Le journal (en deuxième partie du livre) est une partie que j'adore : cela m'intéresse de savoir ce que pense un auteur sans se "cacher" derrière ses personnages : je suppose que cela n'est pas un exercice facile pour lui !
Mais voilà, il y a un bémol ! Le livre est trop "court" (!) et une seule journée en compagnie de ce livre, ce n'est pas assez !... Déception ! ...

Mandarine - - 52 ans - 20 août 2010


"Les fleurs en fonction du bouquet" 9 étoiles

C'est un bouquet original et dense que nous propose E-E Schmitt.
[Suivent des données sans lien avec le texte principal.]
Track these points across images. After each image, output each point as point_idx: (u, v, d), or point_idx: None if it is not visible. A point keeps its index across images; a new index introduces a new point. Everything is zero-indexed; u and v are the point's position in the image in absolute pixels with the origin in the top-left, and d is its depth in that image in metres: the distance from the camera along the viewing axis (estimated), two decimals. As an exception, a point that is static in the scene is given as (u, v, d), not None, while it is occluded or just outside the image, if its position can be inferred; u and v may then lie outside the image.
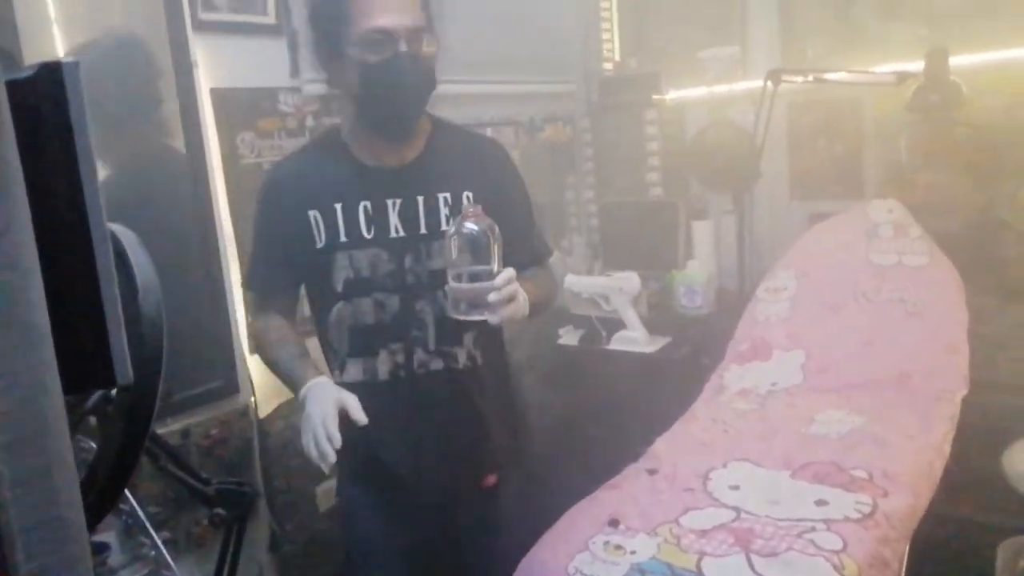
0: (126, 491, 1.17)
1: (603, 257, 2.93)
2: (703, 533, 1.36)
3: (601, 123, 3.02)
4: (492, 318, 1.18)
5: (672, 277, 2.62)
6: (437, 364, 1.36)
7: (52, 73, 0.38)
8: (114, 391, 0.68)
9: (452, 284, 1.19)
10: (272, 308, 1.44)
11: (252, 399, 1.94)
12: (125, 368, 0.41)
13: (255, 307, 1.51)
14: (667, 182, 2.94)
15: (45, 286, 0.35)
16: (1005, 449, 1.93)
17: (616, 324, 2.45)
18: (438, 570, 1.50)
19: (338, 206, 1.31)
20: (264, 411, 1.97)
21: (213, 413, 1.85)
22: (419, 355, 1.35)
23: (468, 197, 1.34)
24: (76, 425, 0.80)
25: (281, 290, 1.43)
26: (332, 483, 1.82)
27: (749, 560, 1.26)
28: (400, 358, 1.35)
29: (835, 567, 1.22)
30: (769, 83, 2.14)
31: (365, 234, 1.31)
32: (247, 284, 1.52)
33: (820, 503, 1.43)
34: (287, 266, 1.39)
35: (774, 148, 2.61)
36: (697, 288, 2.55)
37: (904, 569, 1.37)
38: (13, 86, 0.35)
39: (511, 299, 1.20)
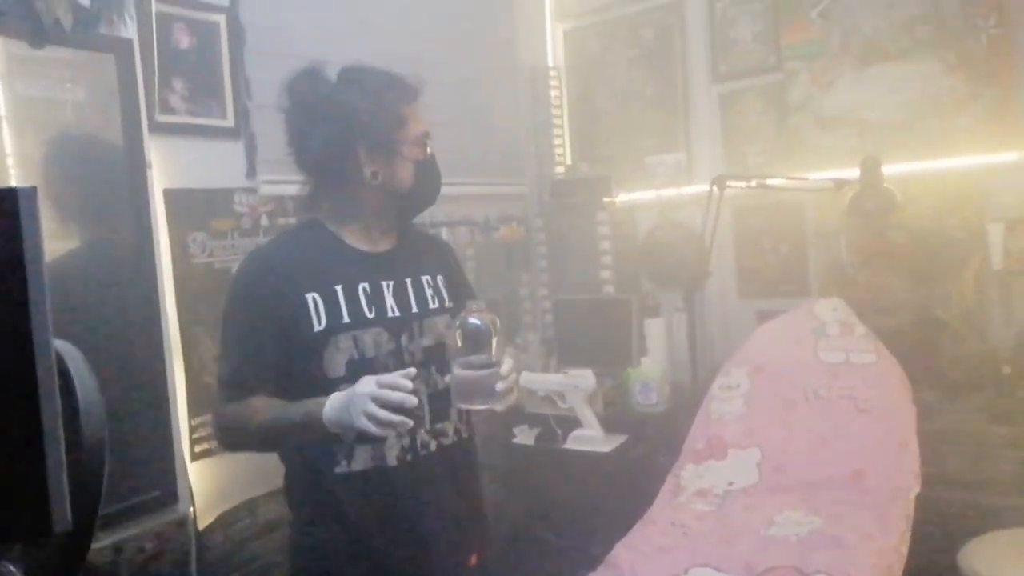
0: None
1: (557, 354, 2.93)
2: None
3: (554, 223, 3.09)
4: (497, 406, 1.24)
5: (628, 375, 2.63)
6: (432, 444, 1.38)
7: (4, 201, 0.36)
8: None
9: (458, 373, 1.23)
10: (253, 394, 1.31)
11: (191, 509, 1.84)
12: (64, 515, 0.38)
13: (228, 397, 1.33)
14: (619, 280, 2.99)
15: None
16: (961, 547, 1.93)
17: (572, 422, 2.43)
18: None
19: (339, 287, 1.33)
20: (203, 522, 1.87)
21: (149, 525, 1.74)
22: (421, 436, 1.36)
23: (440, 280, 1.47)
24: (2, 554, 0.74)
25: (269, 379, 1.32)
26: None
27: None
28: (406, 441, 1.34)
29: None
30: (715, 188, 2.23)
31: (367, 314, 1.33)
32: (226, 375, 1.33)
33: (785, 611, 1.39)
34: (276, 353, 1.31)
35: (721, 248, 2.70)
36: (652, 385, 2.56)
37: None
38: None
39: (511, 389, 1.26)
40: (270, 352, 1.31)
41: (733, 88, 2.79)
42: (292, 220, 2.08)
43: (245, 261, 1.40)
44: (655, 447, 2.36)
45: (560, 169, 3.13)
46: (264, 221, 2.02)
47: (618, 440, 2.39)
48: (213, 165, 1.92)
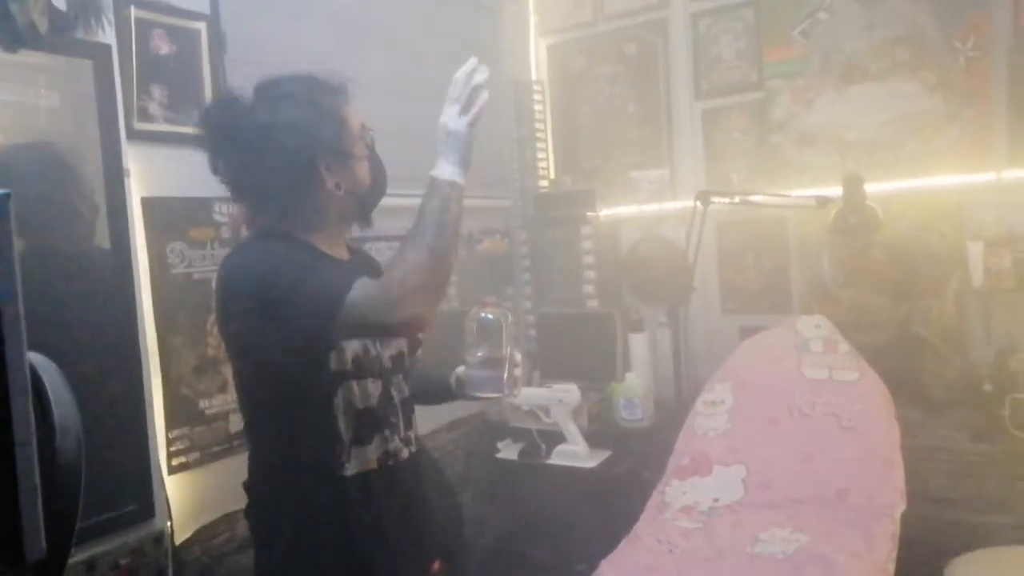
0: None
1: (541, 367, 2.91)
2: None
3: (537, 236, 3.08)
4: (507, 394, 1.35)
5: (612, 389, 2.61)
6: (405, 451, 1.40)
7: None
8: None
9: (471, 364, 1.34)
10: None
11: (168, 524, 1.79)
12: (38, 541, 0.36)
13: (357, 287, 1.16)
14: (603, 293, 2.99)
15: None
16: (946, 565, 1.93)
17: (556, 437, 2.41)
18: None
19: None
20: (180, 537, 1.82)
21: (124, 540, 1.69)
22: (396, 442, 1.37)
23: None
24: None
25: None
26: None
27: None
28: (390, 445, 1.36)
29: None
30: (698, 203, 2.23)
31: None
32: (334, 286, 1.16)
33: (773, 631, 1.38)
34: None
35: (705, 264, 2.71)
36: (636, 400, 2.54)
37: None
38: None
39: (519, 378, 1.37)
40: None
41: (716, 105, 2.81)
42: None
43: (245, 255, 1.31)
44: (639, 463, 2.35)
45: (544, 183, 3.13)
46: (244, 231, 1.98)
47: (602, 455, 2.38)
48: (192, 174, 1.87)
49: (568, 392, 2.39)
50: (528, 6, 3.17)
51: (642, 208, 2.93)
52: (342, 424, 1.28)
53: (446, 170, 1.20)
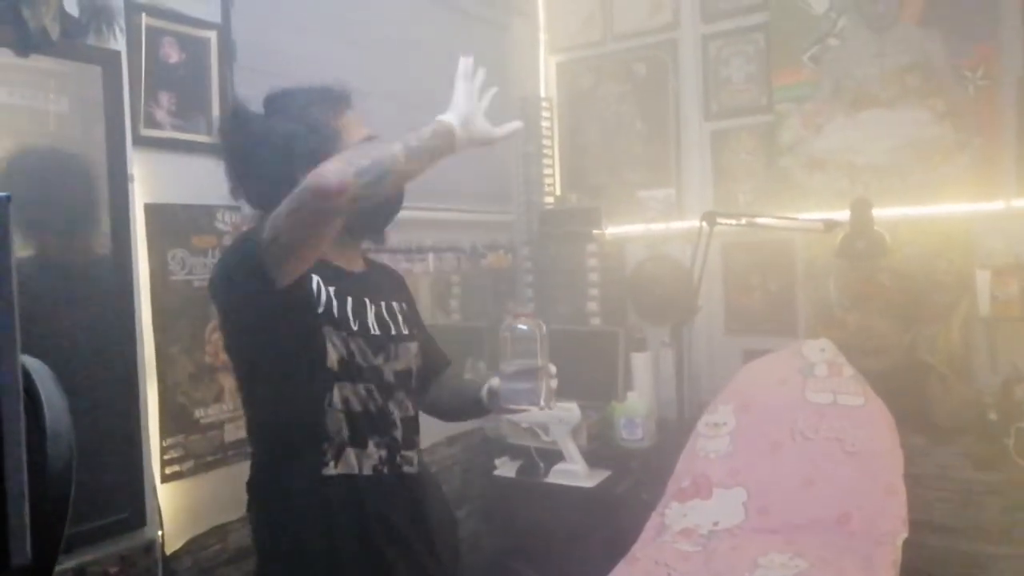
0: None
1: (541, 385, 2.89)
2: None
3: (542, 252, 3.07)
4: (543, 406, 1.27)
5: (613, 408, 2.59)
6: (402, 467, 1.37)
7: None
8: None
9: (504, 376, 1.28)
10: None
11: (159, 533, 1.77)
12: (23, 548, 0.34)
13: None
14: (606, 312, 2.97)
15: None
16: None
17: (555, 456, 2.39)
18: None
19: (331, 289, 1.31)
20: (172, 546, 1.80)
21: (114, 548, 1.67)
22: (393, 456, 1.35)
23: (406, 308, 1.46)
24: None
25: None
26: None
27: None
28: (384, 453, 1.34)
29: None
30: (705, 224, 2.22)
31: (352, 325, 1.32)
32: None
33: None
34: None
35: (710, 285, 2.69)
36: (637, 420, 2.52)
37: None
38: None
39: (553, 389, 1.30)
40: None
41: (724, 126, 2.81)
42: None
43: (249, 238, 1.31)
44: (639, 483, 2.32)
45: (550, 199, 3.13)
46: (253, 240, 1.98)
47: (602, 475, 2.35)
48: (197, 181, 1.88)
49: (568, 410, 2.37)
50: (538, 23, 3.19)
51: (648, 227, 2.93)
52: (329, 424, 1.28)
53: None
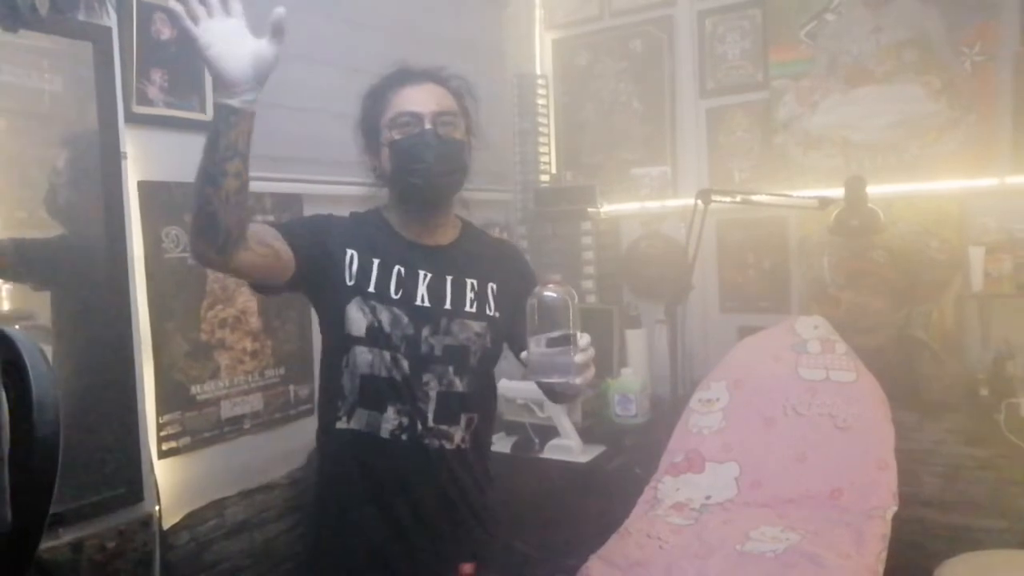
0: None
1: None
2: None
3: (537, 230, 3.07)
4: (574, 380, 1.18)
5: (607, 385, 2.61)
6: (432, 441, 1.37)
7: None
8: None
9: (533, 349, 1.19)
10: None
11: (156, 508, 1.79)
12: (3, 513, 0.35)
13: None
14: (601, 289, 2.98)
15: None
16: (936, 567, 1.93)
17: (550, 431, 2.40)
18: None
19: (376, 260, 1.36)
20: (169, 521, 1.82)
21: (111, 523, 1.69)
22: (419, 427, 1.36)
23: (492, 288, 1.43)
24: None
25: (282, 233, 1.30)
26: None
27: None
28: (405, 420, 1.35)
29: None
30: (700, 202, 2.22)
31: (392, 294, 1.35)
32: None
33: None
34: (302, 251, 1.31)
35: (704, 262, 2.70)
36: (631, 397, 2.54)
37: None
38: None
39: (588, 363, 1.21)
40: (298, 241, 1.30)
41: (720, 104, 2.80)
42: (270, 217, 2.04)
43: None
44: (632, 459, 2.34)
45: (545, 177, 3.12)
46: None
47: (596, 451, 2.37)
48: (190, 159, 1.86)
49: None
50: (534, 0, 3.16)
51: (643, 205, 2.93)
52: (345, 384, 1.36)
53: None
Aucune de ses quatre nouvelles ne démérite dans cet ouvrage.
Tous les personnages vont être face à des choix fondamentaux dans leur existence, et devront ou non les assumer par la suite.
Un recueil philosophique qui nous renvoie à travers ses histoires si différentes à nos propres choix: "Descartes ou Spinoza?"

Plus que le côté philosophique que nous propose l'auteur dans ces notes d'écriture, c'est sa vision de la nouvelle qui m'a le plus interpellé.
Moi aussi, je considérais que la nouvelle était une genre mineur de la littérature."Réduire un récit à l'essentiel, éviter les péripéties inutiles, ramener une description à une suggestion, dégraisser l'écriture, exclure toute complaisance d'auteur, cela prend du temps, cela exige des heures d'analyse et de critique."
Vous avez changé ma vision du genre M. Schmitt.